Cosa farai >>
Prosegui l'articolo sulla morte in carcere di Alessandro Landi, riprendendo subito dopo l'ultima frase riportata.

Landi morì in carcere Per gli inquirenti fu omicidio colposo 

Chiuse le indagini sui due medici che visitarono il 36enne Il pm: «Omisero analisi e ricovero, negando cure adeguate»

Alessandro Landi poteva forse salvarsi, se i medici del carcere che lo visitarono per un persistente dolore al torace avessero eseguito altri accertamenti o avessero deciso per il ricovero in ospedale. Invece ne disposero per due giorni di seguito il ritorno in cella, «così definitivamente precludendo alla persona offesa – si legge negli atti dell’inchiesta – la possibilità di ricevere adeguate cure». È la conclusione a cui è giunta il sostituto procuratore Elena Cosentino, che ha notificato a due medici in servizio nella casa circondariale l’avviso di conclusione delle indagini. Toccherà adesso a loro provare a farle cambiare idea, chiedendo di essere interrogati oppure depositando memorie difensive e consulenze tecniche.
Era il 23 dicembre dello scorso anno quando il 36enne di Matierno chiese l’aiuto dei medici. Era stato arrestato a settembre, nell’ambito del blitz Italo che aveva sgominato un vasto giro di spaccio; gli inquirenti gli avevano contestato il reato di sfruttamento della prostituzione perché una delle assuntrici di eroina era finita sulla strada per pagarsi le dosi e pare fossero gli stessi spacciatori a procurarle alcuni clienti. Così, sebbene incensurato, Landi fu lasciato in carcere dal Tribunale del Riesame, che confermò l’ordinanza cautelare. Tre mesi dopo, nella sera di Natale, morì per una dissezione aortica, e la moglie decise di rivolgersi all’autorità giudiziaria per capire come fosse stato possibile che quel giovane all’apparenza in salute fosse venuto meno d’improvviso per un malore cardiaco, lasciandola sola con un bimbo di 11 anni da crescere. Il legale Agostino Allegro presentò denuncia in Procura e ora, dopo sei mesi d’indagine, il magistrato ha chiuso il cerchio ritenendo responsabili di omicidio colposo entrambi i medici che visitarono Landi nelle 48 ore prima della morte.

Dati di origine
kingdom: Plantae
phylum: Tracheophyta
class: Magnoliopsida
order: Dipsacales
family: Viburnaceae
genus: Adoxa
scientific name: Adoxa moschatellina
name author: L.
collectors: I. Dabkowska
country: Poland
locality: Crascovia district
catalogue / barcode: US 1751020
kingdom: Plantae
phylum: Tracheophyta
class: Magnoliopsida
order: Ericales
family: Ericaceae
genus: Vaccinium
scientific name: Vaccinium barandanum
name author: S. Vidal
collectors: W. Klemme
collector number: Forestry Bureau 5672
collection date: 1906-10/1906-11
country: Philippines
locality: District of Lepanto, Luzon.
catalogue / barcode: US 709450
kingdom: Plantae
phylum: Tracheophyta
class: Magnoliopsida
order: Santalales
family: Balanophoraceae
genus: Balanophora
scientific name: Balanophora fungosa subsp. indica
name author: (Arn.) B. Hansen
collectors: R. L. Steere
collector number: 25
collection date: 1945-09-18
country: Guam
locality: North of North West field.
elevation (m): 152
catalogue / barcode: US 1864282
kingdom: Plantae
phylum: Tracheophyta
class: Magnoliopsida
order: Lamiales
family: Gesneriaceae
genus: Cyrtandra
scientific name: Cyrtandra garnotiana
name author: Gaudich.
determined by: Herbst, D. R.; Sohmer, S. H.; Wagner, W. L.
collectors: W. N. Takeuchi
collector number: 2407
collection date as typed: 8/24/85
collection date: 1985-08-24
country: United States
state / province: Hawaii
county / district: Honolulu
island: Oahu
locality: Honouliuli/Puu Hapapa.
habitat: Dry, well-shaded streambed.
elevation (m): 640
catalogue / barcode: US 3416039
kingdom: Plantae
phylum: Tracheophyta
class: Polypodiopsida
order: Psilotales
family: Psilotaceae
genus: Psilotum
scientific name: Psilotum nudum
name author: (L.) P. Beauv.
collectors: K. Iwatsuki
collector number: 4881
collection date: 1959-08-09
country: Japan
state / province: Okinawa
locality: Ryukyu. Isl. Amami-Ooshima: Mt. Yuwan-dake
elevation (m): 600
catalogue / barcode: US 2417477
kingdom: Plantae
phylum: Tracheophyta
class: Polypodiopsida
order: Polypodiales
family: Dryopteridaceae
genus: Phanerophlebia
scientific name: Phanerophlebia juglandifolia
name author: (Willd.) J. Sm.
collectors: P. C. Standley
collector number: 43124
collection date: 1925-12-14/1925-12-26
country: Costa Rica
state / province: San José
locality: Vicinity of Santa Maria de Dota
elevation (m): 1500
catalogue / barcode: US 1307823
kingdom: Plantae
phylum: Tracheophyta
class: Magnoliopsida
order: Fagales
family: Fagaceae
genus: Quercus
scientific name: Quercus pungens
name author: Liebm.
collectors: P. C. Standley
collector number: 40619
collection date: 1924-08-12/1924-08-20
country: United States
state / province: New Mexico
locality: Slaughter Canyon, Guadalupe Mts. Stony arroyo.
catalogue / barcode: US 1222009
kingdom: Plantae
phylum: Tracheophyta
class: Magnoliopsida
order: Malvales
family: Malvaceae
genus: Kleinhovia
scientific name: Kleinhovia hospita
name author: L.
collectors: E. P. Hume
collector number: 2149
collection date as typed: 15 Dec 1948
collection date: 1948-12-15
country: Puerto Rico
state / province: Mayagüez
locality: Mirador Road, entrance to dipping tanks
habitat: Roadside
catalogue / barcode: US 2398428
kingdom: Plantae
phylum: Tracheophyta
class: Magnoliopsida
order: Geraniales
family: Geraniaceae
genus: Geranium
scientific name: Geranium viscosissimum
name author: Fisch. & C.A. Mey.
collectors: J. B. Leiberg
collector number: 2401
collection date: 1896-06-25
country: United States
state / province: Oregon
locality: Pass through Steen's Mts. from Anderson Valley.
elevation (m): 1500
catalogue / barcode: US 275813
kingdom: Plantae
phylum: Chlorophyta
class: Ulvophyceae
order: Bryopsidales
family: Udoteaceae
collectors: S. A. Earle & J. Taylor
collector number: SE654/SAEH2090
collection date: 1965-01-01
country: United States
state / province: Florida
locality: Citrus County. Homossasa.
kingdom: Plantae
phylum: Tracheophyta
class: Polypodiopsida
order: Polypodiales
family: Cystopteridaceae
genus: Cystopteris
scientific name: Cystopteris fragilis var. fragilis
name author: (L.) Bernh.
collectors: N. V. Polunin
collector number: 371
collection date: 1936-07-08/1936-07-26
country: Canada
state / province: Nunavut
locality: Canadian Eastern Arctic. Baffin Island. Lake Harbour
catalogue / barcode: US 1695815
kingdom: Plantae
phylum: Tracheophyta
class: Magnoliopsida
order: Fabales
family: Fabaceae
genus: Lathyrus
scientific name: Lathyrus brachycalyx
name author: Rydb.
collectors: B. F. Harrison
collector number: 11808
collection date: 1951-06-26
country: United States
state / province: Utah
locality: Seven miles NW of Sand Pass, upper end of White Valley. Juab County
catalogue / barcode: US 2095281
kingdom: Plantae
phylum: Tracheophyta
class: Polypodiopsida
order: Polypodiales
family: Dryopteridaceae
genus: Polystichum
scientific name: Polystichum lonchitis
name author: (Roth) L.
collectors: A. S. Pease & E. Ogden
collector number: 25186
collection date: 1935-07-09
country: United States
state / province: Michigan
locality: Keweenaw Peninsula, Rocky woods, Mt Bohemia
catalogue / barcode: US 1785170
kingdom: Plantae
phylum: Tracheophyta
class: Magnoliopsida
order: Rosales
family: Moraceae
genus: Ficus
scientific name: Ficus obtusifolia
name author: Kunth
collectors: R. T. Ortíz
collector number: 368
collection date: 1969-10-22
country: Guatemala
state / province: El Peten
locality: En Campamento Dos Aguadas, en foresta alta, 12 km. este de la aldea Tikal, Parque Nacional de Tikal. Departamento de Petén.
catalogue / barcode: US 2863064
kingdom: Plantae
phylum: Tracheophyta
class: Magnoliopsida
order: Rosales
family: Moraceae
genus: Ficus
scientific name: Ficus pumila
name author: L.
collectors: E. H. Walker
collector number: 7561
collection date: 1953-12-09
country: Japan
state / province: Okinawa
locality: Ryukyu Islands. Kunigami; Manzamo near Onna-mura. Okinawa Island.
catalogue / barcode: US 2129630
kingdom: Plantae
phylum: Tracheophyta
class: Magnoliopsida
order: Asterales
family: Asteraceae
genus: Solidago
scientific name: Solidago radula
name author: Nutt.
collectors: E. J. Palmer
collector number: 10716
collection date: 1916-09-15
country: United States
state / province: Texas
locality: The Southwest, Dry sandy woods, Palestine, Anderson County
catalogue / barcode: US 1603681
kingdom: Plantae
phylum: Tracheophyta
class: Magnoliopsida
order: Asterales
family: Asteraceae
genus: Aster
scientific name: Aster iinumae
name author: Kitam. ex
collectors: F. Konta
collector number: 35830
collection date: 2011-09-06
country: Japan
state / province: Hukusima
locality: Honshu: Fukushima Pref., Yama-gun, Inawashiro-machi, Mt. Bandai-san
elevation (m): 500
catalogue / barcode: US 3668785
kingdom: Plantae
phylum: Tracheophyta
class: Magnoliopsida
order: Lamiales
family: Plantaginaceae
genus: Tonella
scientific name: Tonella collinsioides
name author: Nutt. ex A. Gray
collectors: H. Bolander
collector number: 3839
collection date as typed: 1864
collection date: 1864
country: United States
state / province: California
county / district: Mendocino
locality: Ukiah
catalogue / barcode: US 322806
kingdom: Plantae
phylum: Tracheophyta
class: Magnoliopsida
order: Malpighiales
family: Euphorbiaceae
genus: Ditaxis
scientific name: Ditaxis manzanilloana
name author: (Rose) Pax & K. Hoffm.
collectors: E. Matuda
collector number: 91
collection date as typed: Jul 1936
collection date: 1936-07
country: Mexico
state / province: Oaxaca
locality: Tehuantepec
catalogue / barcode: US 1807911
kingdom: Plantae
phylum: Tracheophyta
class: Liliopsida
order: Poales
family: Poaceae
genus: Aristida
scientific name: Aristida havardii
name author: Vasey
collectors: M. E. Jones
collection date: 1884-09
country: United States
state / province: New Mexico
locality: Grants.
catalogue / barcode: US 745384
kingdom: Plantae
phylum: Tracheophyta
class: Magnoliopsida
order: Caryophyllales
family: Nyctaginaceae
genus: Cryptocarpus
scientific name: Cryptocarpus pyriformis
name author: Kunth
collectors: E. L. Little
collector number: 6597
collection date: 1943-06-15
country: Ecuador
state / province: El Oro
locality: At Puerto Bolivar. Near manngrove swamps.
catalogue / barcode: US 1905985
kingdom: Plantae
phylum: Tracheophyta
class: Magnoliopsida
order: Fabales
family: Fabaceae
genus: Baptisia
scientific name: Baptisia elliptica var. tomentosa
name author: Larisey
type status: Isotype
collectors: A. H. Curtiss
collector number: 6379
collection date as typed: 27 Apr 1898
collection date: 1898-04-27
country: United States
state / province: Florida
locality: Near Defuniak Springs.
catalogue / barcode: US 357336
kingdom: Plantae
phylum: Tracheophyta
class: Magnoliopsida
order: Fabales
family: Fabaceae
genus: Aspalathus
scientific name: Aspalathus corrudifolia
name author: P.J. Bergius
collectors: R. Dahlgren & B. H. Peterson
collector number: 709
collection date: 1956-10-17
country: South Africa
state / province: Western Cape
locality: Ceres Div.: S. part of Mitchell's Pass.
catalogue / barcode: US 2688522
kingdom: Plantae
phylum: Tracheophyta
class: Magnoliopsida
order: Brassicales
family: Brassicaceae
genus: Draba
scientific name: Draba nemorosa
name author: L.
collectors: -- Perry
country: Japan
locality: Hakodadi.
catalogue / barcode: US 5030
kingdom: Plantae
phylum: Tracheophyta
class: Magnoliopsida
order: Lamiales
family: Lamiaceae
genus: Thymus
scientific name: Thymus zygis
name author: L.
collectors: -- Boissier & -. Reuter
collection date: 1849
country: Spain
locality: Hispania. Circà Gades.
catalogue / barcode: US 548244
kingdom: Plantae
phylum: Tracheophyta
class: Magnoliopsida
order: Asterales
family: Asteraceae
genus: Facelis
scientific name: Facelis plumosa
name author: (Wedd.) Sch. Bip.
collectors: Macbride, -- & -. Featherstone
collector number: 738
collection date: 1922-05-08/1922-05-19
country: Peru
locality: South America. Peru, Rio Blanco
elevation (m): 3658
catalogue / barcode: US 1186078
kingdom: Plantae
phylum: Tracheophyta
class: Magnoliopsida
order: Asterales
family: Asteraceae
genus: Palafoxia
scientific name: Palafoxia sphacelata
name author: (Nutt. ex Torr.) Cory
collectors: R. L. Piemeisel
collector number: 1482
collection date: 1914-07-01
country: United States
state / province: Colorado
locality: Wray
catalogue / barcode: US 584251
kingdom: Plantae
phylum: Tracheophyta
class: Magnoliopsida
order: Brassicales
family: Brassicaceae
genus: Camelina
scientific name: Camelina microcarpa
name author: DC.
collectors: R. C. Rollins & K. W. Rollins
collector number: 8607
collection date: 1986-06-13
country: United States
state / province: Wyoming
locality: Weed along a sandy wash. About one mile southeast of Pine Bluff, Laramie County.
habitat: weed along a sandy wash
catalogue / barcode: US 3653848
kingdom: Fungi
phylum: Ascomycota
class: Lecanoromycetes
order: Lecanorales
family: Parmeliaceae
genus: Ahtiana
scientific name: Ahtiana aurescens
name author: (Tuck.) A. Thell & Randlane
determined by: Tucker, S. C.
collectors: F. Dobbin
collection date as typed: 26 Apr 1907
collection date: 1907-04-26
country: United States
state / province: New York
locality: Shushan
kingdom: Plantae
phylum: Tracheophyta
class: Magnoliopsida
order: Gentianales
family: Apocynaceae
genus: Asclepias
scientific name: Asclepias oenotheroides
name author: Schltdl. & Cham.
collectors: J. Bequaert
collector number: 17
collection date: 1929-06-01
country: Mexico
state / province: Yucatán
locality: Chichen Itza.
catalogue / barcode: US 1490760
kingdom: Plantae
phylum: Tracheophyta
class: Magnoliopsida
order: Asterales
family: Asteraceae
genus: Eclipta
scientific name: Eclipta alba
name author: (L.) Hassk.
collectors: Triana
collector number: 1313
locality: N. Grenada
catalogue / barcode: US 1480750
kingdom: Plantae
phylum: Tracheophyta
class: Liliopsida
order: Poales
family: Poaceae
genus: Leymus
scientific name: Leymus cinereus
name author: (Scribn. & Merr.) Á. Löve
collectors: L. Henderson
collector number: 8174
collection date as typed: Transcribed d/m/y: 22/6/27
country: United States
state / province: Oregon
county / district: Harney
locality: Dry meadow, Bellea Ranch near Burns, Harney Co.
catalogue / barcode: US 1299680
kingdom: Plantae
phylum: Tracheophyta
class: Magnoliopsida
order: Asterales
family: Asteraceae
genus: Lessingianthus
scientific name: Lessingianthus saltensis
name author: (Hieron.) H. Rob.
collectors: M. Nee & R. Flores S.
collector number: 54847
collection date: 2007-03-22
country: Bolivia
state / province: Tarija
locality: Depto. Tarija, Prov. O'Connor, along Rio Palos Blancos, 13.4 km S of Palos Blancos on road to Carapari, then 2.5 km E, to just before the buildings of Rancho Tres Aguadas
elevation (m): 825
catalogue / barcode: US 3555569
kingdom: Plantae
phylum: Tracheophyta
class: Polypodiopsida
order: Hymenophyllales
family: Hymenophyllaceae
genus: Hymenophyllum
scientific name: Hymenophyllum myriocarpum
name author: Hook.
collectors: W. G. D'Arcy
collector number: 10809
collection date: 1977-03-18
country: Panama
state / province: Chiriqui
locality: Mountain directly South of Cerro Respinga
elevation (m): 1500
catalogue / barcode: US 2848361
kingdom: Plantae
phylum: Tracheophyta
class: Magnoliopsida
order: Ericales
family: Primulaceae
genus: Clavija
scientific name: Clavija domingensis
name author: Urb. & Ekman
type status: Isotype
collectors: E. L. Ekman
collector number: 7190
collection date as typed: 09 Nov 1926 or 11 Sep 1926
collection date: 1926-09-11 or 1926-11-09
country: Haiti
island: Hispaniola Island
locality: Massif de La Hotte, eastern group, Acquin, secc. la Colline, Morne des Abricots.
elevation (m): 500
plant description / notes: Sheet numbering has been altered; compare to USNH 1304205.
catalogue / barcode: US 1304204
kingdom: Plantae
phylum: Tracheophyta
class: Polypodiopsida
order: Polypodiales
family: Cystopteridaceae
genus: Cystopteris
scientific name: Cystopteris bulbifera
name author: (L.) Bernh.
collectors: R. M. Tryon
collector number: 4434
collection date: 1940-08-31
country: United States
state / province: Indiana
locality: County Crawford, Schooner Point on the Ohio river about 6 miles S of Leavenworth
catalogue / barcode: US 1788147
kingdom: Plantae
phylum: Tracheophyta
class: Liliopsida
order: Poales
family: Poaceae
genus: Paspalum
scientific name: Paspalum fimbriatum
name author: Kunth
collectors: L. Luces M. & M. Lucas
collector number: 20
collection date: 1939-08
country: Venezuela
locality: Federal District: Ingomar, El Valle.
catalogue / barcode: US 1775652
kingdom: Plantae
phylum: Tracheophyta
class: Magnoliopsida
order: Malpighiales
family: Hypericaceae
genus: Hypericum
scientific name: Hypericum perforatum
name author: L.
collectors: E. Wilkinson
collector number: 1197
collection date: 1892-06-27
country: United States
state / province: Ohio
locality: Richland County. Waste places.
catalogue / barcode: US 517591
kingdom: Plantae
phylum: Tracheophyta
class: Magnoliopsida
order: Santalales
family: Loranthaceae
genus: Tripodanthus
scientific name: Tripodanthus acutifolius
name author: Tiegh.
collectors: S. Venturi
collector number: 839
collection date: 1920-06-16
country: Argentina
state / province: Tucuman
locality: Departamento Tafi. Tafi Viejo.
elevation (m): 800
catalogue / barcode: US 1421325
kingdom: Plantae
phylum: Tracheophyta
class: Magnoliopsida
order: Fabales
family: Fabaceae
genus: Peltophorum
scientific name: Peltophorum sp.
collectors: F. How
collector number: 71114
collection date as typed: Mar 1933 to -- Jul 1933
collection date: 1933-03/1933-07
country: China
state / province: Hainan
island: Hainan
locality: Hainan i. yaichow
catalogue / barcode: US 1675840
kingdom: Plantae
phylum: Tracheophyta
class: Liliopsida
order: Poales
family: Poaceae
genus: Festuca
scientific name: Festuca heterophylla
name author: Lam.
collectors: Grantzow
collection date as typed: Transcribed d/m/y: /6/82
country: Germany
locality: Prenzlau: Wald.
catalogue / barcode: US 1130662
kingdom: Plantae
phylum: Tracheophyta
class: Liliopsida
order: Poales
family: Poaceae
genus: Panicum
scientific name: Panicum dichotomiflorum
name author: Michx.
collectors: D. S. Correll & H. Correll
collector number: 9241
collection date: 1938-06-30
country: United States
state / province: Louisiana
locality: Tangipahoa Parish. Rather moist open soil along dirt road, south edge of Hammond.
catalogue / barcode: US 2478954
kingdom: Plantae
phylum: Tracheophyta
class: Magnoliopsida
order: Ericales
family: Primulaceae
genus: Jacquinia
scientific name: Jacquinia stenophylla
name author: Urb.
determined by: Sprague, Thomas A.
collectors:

Risposta >>
La prima richiesta di aiuto è del 23 dicembre, quando il 36enne chiese di essere accompagnato in infermeria lamentando un forte dolore al petto. Il medico di guardia, G.B., lo visitò ma non ritenne che fossero necessari né gli esami per la ricerca di enzimi cardiaci né un elettrocardiogramma a dodici derivazioni, che avrebbero consentito una diagnosi corretta della patologia. Secondo gli inquirenti non avrebbe tenuto conto di quanto veniva riferito in termini di insorgenza e durata della patologia e soprattutto omise, «a fronte di un dolore toracico atipico», di prescrivere un ricovero in ospedale che avrebbe potuto garantire al paziente un monitoraggio costante e un immediato trasferimento in terapia intensiva in caso di emergenza. Il giorno dopo il copione si ripete con un altro medico, N.C., che visita anche lui il detenuto ma non ritiene necessario né il ricovero né ulteriori accertamenti diagnostici. Così Alessandro Landi torna in cella, ma poche ore dopo, alle 23.30 del 25 dicembre, muore per una dissezione aortica.